Il y a une sorte de vide dans le transhumanisme qui ne sait pas ce dont nous avons besoin, il veut juste le pouvoir de créer quelque chose de plus – de créer la liberté de notre corps, de la mort, de nos limites. Mais c’est toujours la liberté, mais jamais la liberté pour. La liberté pour quoi faire ? Quelle est l’attitude positive vers laquelle nous souhaitons évoluer ?
Je suis profondément optimiste quant à la condition humaine. Je crois que la moralité n’est pas seulement motivée par la peur – elle est encore plus motivée par l’expérience de l’amour, de l’attention mutuelle et de la solidarité. Notre première expérience de bonté est d’être pris en charge par un autre, qu’il s’agisse d’une mère, d’un père ou d’une infirmière.

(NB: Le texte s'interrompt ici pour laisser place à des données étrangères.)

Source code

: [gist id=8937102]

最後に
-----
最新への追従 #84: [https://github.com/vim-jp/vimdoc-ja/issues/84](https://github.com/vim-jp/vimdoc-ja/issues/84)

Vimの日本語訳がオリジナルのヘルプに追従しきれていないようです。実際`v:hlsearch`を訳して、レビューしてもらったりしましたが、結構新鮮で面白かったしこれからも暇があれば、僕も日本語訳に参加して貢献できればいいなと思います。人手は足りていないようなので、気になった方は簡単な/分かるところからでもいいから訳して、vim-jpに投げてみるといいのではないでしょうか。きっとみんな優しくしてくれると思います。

Pour moi, tout le reste est d’essayer de le poursuivre sous des formes nouvelles et plus élaborées. donc il y a une liberté pour moi PourEt cela est inhérent au fait d’être un animal humain.

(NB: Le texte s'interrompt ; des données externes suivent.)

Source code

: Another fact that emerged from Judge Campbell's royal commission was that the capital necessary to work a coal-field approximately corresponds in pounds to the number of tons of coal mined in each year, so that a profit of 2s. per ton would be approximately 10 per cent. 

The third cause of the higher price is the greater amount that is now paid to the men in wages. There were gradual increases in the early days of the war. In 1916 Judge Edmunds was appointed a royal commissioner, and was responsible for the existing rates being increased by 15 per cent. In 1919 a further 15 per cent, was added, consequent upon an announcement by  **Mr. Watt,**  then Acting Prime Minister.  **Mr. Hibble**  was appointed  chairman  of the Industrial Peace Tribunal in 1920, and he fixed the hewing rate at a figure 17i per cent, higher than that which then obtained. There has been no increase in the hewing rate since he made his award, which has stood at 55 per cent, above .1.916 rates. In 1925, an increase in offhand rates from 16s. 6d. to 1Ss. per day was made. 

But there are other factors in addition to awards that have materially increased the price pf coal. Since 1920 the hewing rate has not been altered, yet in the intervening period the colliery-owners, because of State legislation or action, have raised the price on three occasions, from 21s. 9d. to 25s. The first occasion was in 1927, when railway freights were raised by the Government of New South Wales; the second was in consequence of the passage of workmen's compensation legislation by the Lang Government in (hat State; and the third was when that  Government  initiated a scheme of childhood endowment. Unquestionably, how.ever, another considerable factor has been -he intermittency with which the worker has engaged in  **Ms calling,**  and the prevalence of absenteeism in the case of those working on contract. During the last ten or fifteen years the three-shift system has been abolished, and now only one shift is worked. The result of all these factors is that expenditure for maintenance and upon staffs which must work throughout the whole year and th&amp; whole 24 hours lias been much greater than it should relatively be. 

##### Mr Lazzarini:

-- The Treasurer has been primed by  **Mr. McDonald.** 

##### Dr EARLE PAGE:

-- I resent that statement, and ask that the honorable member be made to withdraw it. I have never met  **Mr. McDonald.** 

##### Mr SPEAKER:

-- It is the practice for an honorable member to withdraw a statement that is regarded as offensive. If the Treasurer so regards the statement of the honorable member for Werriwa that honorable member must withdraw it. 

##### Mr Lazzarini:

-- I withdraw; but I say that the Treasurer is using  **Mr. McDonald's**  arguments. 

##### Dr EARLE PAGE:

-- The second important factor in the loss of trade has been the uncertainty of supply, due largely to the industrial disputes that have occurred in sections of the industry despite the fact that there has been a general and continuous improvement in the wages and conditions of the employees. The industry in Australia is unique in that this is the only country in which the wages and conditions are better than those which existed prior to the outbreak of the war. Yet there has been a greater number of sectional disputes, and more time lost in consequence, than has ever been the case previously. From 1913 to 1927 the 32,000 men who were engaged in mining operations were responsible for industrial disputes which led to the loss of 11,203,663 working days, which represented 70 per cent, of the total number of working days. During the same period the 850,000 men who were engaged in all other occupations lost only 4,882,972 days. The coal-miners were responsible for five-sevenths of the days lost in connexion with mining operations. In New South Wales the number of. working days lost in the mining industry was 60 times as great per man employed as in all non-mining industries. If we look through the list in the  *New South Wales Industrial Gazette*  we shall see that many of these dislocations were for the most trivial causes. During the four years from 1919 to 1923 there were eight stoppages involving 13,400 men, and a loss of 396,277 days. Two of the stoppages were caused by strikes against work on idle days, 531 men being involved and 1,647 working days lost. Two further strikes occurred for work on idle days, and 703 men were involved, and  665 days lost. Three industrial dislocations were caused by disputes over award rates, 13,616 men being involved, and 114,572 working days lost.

Pourrait-il y avoir d’autres êtres meilleurs que nous ? Je pense vraiment que c’est une question qui n’a aucun sens. Mieux que quoi ? Ils sont peut-être meilleurs dans ce qu’ils sont, mais je pense que la moralité réside dans une forme particulière de votre existence. Nous existons en tant qu’être social particulier, vulnérable et interdépendant, doté de beaucoup d’énergie cognitive. Toutes ces choses dépendent de ce que signifie être moral en tant qu’être humain. Pour moi, cette abstraction – l’idée d’une certaine moralité universelle pure selon laquelle des êtres complètement différents de nous peuvent d’une manière ou d’une autre faire mieux que nous – je pense qu’elle comprend fondamentalement mal ce qu’est la moralité.